*** Begin section ***

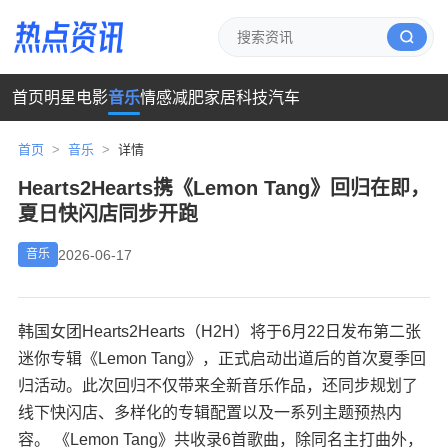
首页
明星
电影
音乐
情感
减肥
家居
科技
汽车
首页
>
音乐
>
详情
Hearts2Hearts携《Lemon Tang》回归在即，
夏日快闪店同步开跑
2026-06-17
音乐
韩国女团Hearts2Hearts（H2H）将于6月22日发布第二张
迷你专辑《Lemon Tang》，正式启动出道后的首次夏季回
归活动。此次回归不仅带来全新音乐作品，还同步规划了
线下快闪店、多样化的专辑配置以及一系列主题预热内
容。 《Lemon Tang》共收录6首歌曲，除同名主打曲外，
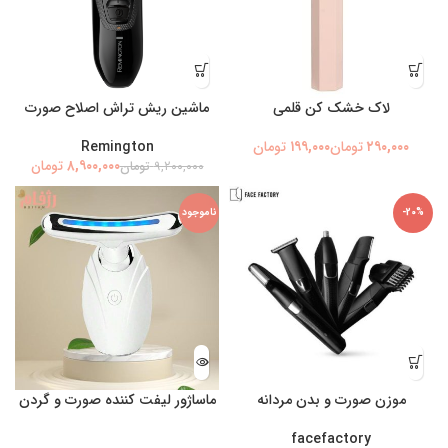
لاک خشک کن قلمی
ماشین ریش تراش اصلاح صورت
تومان
تومان
Remington
۸,۹۰۰,۰۰۰
تومان
۹,۲۰۰,۰۰۰
تومان
-20%
ناموجود
موزن صورت و بدن مردانه
ماساژور لیفت کننده صورت و گردن
facefactory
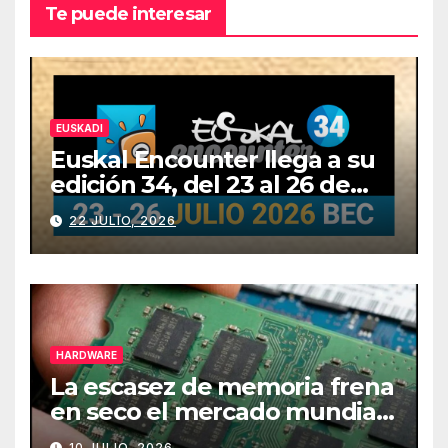
Te puede interesar
EUSKADI
Euskal Encounter llega a su
edición 34, del 23 al 26 de
julio
22 JULIO, 2026
HARDWARE
La escasez de memoria frena
en seco el mercado mundial
de PCs
10 JULIO, 2026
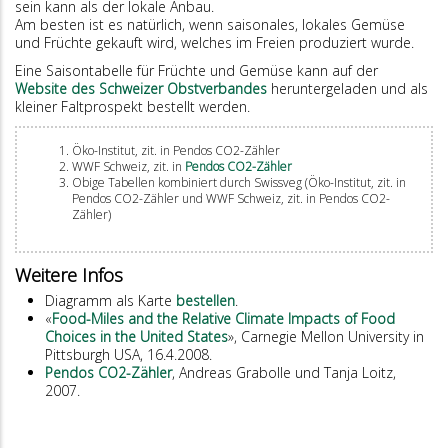
sein kann als der lokale Anbau.
Am besten ist es natürlich, wenn saisonales, lokales Gemüse
und Früchte gekauft wird, welches im Freien produziert wurde.
Eine Saisontabelle für Früchte und Gemüse kann auf der
Website des Schweizer Obstverbandes
heruntergeladen und als
kleiner Faltprospekt bestellt werden.
Öko-Institut, zit. in Pendos CO2-Zähler
WWF Schweiz, zit. in
Pendos CO2-Zähler
Obige Tabellen kombiniert durch Swissveg (Öko-Institut, zit. in
Pendos CO2-Zähler und WWF Schweiz, zit. in Pendos CO2-
Zähler)
Weitere Infos
Diagramm als Karte
bestellen
.
​«
Food-Miles and the Relative Climate Impacts of Food
Choices in the United States
», Carnegie Mellon University in
Pittsburgh USA, 16.4.2008.
Pendos CO2-Zähler
, Andreas Grabolle und Tanja Loitz,
2007.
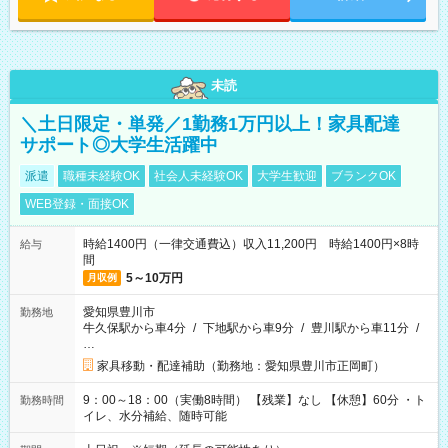
未読
＼土日限定・単発／1勤務1万円以上！家具配達
サポート◎大学生活躍中
派遣
職種未経験OK
社会人未経験OK
大学生歓迎
ブランクOK
WEB登録・面接OK
時給1400円（一律交通費込）収入11,200円 時給1400円×8時
給与
間
5～10万円
月収例
愛知県豊川市
勤務地
牛久保駅から車4分
/
下地駅から車9分
/
豊川駅から車11分
/
…
家具移動・配達補助（勤務地：愛知県豊川市正岡町）
9：00～18：00（実働8時間） 【残業】なし 【休憩】60分 ・ト
勤務時間
イレ、水分補給、随時可能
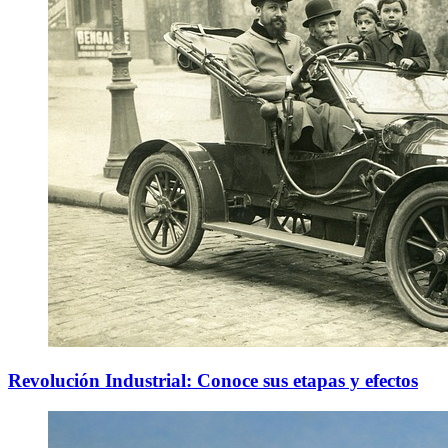
Revolución Industrial: Conoce sus etapas y efectos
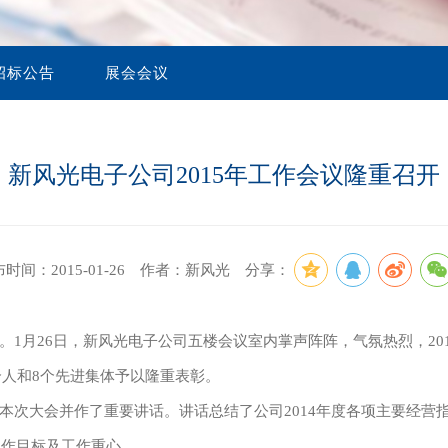
1970-1992 起源
高压变频器
实验设备
专家指导
高端电源
其他应用
储能产品
员工风采
招标公告
展会会议
案例视频
制定国家/行业标准
海外应用案例
新风光电子公司2015年工作会议隆重召开
港口电气
时间：2015-01-26 作者：新风光
分享：
月26日，新风光电子公司五楼会议室内掌声阵阵，气氛热烈，20
个人和8个先进集体予以隆重表彰。
会员咨询
大会并作了重要讲话。讲话总结了公司2014年度各项主要经营
工作目标及工作重心。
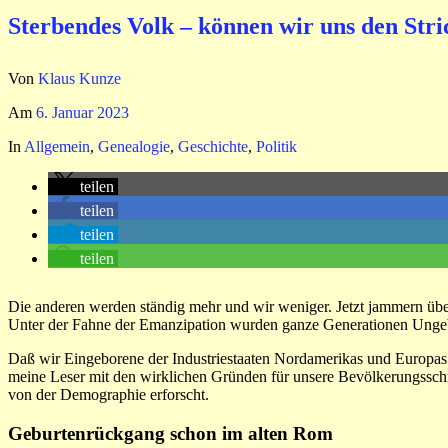
Sterbendes Volk – können wir uns den Str
Von
Klaus Kunze
Am
6. Januar 2023
In
Allgemein
,
Genealogie
,
Geschichte
,
Politik
teilen
teilen
teilen
teilen
Die anderen werden ständig mehr und wir weniger. Jetzt jammern über F
Unter der Fahne der Emanzipation wurden ganze Generationen Ungebore
Daß wir Eingeborene der Industriestaaten Nordamerikas und Europas 
meine Leser mit den wirklichen Gründen für unsere Bevölkerungsschr
von der Demographie erforscht.
Geburtenrückgang schon im alten Rom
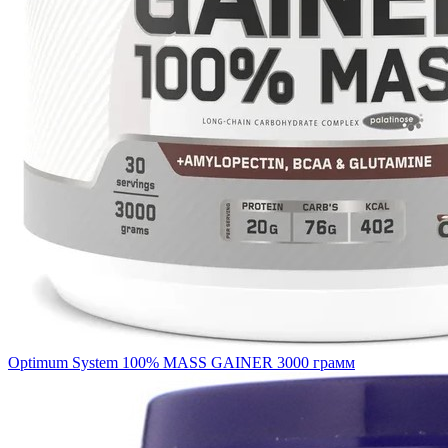
Optimum System 100% MASS GAINER 3000 грамм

*** End section ***

ABOUT THIS TASK
If a line in the records has the word "kann", copy that line.

ANSWER SECTION
sein kann als der lokale Anbau.
Eine Saisontabelle für Früchte und Gemüse kann auf der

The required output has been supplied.